In an ideal world, you would never have to trust anyone else to take care of birth control. If you didn’t want to become a parent in the near future, you’d take care of it yourself. Couples would equally share the responsibility for birth control, and decisions to have children would be mutual, coming about when both partners decided to stop using their respective contraceptive methods.
We’ve got a long way to go to reach that utopia. Male birth control continues to prove elusive, despite many years of claims that a breakthrough is just a year or two away.

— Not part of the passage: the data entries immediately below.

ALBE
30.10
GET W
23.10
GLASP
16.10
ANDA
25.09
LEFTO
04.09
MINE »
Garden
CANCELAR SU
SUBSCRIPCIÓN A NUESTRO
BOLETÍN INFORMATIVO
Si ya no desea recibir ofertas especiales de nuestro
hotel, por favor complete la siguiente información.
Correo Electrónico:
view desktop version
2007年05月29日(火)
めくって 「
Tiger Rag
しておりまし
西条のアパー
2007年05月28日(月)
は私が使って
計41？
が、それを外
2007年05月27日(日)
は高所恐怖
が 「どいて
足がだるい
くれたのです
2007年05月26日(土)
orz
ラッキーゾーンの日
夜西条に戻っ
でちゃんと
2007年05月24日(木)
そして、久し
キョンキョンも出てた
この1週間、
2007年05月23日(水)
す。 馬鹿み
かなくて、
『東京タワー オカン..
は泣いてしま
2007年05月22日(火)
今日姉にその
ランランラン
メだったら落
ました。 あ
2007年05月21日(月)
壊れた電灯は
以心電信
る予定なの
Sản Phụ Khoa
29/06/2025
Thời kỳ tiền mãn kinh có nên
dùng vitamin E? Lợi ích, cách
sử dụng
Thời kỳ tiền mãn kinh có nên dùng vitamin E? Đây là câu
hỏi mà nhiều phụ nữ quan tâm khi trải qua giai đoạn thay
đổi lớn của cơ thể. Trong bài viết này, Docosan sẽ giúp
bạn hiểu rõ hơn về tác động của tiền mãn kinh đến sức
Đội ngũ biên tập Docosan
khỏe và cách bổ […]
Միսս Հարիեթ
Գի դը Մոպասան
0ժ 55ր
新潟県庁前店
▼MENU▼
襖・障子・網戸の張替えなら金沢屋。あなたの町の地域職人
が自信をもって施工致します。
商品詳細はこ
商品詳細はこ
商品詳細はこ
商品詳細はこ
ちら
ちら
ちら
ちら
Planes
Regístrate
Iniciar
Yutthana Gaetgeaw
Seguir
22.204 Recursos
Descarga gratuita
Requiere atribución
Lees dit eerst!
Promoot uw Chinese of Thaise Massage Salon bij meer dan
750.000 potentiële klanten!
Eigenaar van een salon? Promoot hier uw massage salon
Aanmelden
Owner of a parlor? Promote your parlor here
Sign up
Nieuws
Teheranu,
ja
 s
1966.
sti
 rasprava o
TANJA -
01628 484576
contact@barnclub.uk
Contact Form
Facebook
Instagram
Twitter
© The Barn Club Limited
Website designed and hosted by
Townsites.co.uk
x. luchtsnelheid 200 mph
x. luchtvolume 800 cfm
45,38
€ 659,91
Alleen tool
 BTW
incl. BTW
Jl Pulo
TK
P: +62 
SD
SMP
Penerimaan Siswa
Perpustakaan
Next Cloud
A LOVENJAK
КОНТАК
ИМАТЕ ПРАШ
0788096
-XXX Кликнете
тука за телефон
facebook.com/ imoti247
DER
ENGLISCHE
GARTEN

A number of research teams are looking for a male pill — based on vitamin A, testosterone, or deactivated sperm.
Another line of research looks potentially more promising. Scientist Sujoy Guha has been working for more than 30 years on a quick, easy, cheap, one-time, reversible procedure that has worked essentially 100 percent of the time in clinical trials, according to a recent Wired article. Named RISUG (reversible inhibition of sperm under guidance), the procedure is being rebranded as Vasalgel. It consists of a relatively straightforward injection of a chemical coating into the vas deferens, which then incapacitates sperm as they travel from testes to penis, making them unable to fertilize an egg. It works for 10 years, or until a man decides to get it reversed. (Wanna watch a video of it? Yeah, I didn’t think so, but if curiosity is getting the better of you, there’s one embedded in the Wired story.)
The procedure could get approval in India “in as little as two years,” according to Wired. But don’t hold your breath. Grist too reported that RISUG approval was just around the corner — back in 2003.
Pharmaceutical companies don’t care for the Vasalgel option — they’d much rather get millions of men on birth-control-pill prescriptions that need to be filled over and over again. (Welcome to our world, boys.) So funding to get Vasalgel to the market might need to come from private philanthropies like the Gates Foundation or organizations like Planned Parenthood or USAID, Wired reports. Gates did make a grant to Guha last year to study whether a variation of RISUG could work for women, but it hasn’t supported the research focused on men.
Guys, would you like to see this process speeded up? Make some noise. And drop @BillGates a line.